Task to complete: Within these entries, which lines include the string "CROSS"? Copy each one.

Working data:
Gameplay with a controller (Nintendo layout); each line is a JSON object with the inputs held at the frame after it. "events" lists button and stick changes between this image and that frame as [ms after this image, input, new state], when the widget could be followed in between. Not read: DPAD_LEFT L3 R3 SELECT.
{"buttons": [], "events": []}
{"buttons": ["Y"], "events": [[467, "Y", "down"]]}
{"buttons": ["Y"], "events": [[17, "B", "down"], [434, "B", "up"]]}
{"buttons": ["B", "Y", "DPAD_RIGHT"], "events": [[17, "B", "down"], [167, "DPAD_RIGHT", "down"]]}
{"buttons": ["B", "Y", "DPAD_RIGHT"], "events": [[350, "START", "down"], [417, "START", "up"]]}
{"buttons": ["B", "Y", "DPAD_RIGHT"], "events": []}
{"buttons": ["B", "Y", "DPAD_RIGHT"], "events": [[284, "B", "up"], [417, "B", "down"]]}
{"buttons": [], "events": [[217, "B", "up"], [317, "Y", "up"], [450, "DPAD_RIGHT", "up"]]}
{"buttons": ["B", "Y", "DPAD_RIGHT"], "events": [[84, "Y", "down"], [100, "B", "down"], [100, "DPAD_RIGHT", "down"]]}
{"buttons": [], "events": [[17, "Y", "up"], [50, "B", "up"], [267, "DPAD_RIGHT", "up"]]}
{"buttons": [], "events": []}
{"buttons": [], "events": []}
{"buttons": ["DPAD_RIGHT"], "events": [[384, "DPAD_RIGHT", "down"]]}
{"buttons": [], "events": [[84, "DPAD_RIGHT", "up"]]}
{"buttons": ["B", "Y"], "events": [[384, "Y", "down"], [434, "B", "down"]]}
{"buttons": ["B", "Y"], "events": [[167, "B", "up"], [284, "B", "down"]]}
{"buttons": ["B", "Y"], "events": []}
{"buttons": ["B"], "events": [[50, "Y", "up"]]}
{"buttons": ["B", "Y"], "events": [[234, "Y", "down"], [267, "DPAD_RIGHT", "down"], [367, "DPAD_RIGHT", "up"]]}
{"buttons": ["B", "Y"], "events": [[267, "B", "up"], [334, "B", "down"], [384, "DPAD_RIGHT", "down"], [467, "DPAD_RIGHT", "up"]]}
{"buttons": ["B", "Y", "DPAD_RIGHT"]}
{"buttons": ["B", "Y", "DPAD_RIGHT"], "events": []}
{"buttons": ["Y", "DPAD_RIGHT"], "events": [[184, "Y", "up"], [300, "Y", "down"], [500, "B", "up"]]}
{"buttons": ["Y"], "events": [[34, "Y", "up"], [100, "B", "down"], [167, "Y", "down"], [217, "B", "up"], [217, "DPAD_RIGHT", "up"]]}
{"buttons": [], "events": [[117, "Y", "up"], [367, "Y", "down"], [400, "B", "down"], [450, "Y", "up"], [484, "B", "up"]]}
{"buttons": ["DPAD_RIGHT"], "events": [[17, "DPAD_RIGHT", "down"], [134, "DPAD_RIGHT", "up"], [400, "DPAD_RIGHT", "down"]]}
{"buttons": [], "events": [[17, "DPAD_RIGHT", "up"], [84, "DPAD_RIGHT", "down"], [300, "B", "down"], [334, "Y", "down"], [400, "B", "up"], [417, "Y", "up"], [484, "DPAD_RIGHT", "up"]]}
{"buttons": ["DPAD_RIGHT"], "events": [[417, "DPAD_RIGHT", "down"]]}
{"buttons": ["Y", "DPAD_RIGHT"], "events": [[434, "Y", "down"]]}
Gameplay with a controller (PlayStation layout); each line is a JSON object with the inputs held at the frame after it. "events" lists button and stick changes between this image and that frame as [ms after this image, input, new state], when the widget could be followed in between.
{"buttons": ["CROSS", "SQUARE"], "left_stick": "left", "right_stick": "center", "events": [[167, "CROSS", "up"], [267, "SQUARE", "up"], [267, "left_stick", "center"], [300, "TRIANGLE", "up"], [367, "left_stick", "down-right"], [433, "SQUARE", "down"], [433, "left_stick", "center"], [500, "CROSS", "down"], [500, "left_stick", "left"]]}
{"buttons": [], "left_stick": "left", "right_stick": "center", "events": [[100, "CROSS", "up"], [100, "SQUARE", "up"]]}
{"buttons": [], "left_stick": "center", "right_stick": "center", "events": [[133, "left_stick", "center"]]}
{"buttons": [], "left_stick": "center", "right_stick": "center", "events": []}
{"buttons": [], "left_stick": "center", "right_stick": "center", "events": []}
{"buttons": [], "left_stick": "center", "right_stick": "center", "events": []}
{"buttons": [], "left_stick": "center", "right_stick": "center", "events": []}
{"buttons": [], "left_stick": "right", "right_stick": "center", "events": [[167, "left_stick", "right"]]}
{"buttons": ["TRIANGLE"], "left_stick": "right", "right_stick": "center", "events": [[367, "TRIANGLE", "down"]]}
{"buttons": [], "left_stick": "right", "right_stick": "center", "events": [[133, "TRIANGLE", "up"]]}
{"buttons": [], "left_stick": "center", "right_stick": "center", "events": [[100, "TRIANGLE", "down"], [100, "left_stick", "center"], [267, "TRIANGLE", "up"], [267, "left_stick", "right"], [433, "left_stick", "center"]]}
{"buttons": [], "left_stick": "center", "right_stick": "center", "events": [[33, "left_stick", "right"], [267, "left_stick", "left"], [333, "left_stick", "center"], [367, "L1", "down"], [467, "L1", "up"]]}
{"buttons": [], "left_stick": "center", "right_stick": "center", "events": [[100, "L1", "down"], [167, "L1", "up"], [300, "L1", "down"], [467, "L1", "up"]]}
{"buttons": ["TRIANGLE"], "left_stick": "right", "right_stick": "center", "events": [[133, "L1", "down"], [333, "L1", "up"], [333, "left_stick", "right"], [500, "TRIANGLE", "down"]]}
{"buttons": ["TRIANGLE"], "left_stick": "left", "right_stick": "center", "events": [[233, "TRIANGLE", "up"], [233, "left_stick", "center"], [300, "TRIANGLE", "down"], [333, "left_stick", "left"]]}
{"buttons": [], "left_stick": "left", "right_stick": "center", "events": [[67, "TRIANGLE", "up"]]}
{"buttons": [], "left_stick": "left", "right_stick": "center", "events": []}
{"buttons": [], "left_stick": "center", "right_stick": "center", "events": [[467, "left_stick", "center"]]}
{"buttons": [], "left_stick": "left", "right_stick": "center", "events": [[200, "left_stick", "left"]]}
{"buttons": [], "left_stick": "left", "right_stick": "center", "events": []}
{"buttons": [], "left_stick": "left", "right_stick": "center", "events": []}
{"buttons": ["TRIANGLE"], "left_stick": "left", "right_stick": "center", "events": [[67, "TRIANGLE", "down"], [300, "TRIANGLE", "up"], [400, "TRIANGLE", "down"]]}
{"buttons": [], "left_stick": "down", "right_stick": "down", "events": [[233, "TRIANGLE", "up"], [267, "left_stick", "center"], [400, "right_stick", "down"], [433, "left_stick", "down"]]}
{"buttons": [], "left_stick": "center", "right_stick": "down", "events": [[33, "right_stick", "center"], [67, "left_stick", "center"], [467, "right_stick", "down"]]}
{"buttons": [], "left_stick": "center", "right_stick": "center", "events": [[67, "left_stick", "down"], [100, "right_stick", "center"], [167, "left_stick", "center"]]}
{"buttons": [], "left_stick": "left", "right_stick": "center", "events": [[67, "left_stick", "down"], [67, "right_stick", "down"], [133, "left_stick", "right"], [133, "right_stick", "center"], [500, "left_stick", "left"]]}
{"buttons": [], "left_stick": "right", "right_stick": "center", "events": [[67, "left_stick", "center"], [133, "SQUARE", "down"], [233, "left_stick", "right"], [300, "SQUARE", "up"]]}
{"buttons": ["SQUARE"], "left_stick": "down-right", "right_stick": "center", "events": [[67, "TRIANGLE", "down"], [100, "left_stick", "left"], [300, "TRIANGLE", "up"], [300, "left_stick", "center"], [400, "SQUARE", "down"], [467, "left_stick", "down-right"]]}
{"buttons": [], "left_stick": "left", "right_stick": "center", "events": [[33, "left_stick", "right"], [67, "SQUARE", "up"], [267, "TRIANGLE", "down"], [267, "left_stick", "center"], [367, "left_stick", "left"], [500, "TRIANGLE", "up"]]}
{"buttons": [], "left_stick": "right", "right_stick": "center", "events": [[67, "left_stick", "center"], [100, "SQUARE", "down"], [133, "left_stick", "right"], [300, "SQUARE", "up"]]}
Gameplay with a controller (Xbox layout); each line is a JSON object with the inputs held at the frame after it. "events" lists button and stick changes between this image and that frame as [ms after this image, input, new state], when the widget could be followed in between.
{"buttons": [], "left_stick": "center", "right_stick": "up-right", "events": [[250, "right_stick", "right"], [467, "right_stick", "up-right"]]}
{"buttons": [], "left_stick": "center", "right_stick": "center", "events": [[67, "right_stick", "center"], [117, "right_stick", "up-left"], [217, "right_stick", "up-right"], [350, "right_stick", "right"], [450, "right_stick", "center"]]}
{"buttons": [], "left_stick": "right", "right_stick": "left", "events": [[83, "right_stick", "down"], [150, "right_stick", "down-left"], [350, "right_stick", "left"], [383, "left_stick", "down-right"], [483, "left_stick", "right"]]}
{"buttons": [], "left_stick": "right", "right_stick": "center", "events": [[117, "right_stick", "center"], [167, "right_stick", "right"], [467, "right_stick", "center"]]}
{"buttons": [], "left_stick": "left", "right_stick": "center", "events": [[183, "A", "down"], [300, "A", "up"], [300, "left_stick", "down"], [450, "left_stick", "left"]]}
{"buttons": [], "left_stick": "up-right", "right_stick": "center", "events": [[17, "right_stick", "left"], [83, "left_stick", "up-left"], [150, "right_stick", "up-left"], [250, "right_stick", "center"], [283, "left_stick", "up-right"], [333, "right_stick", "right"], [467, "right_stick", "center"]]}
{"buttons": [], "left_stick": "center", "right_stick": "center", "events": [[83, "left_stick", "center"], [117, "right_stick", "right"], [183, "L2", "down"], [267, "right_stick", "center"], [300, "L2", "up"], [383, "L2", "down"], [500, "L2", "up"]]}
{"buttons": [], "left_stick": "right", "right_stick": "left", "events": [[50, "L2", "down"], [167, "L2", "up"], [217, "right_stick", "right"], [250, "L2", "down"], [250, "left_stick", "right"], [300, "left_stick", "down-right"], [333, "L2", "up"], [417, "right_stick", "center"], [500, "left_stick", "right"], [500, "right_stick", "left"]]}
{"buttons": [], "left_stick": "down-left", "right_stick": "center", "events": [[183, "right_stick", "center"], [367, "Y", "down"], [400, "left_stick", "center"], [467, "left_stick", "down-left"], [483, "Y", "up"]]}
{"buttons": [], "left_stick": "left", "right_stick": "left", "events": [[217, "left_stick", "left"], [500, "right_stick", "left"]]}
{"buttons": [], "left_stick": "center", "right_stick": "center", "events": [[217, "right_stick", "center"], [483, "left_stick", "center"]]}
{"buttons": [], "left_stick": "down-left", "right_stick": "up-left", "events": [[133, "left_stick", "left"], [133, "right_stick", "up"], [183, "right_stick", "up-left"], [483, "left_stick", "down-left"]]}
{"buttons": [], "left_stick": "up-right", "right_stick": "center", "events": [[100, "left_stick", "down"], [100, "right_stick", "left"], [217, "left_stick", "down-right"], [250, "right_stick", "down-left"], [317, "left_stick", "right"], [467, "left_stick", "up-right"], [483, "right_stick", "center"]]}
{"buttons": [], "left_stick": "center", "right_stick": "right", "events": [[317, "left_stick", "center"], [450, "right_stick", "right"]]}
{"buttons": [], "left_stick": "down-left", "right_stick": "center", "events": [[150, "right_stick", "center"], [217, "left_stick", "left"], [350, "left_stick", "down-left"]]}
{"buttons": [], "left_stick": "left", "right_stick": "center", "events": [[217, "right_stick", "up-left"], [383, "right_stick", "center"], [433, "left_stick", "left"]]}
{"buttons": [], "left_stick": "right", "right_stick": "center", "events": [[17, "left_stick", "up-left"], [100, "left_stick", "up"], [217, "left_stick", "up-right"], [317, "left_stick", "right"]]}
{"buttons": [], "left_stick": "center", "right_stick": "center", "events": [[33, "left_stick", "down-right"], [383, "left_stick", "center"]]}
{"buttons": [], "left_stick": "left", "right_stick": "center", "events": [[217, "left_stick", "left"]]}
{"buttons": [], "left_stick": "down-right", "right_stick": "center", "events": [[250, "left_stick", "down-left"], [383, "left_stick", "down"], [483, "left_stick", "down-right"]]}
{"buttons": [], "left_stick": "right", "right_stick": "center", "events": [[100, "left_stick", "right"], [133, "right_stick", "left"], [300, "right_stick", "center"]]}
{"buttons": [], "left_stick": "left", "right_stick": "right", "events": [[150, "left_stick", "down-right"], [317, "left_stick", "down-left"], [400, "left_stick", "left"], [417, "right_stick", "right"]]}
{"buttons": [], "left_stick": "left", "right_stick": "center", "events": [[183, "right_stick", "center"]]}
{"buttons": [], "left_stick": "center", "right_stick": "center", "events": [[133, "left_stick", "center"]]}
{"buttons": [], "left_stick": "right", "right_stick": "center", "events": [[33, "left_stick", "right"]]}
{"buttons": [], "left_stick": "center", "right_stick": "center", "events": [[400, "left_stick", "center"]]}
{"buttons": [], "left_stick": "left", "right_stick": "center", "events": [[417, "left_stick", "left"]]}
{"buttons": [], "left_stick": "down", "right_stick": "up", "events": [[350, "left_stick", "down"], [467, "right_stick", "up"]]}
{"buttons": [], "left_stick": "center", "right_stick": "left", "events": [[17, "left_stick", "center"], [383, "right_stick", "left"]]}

Finished exercise:
{"buttons": ["CROSS", "SQUARE"], "left_stick": "left", "right_stick": "center", "events": [[167, "CROSS", "up"], [267, "SQUARE", "up"], [267, "left_stick", "center"], [300, "TRIANGLE", "up"], [367, "left_stick", "down-right"], [433, "SQUARE", "down"], [433, "left_stick", "center"], [500, "CROSS", "down"], [500, "left_stick", "left"]]}
{"buttons": [], "left_stick": "left", "right_stick": "center", "events": [[100, "CROSS", "up"], [100, "SQUARE", "up"]]}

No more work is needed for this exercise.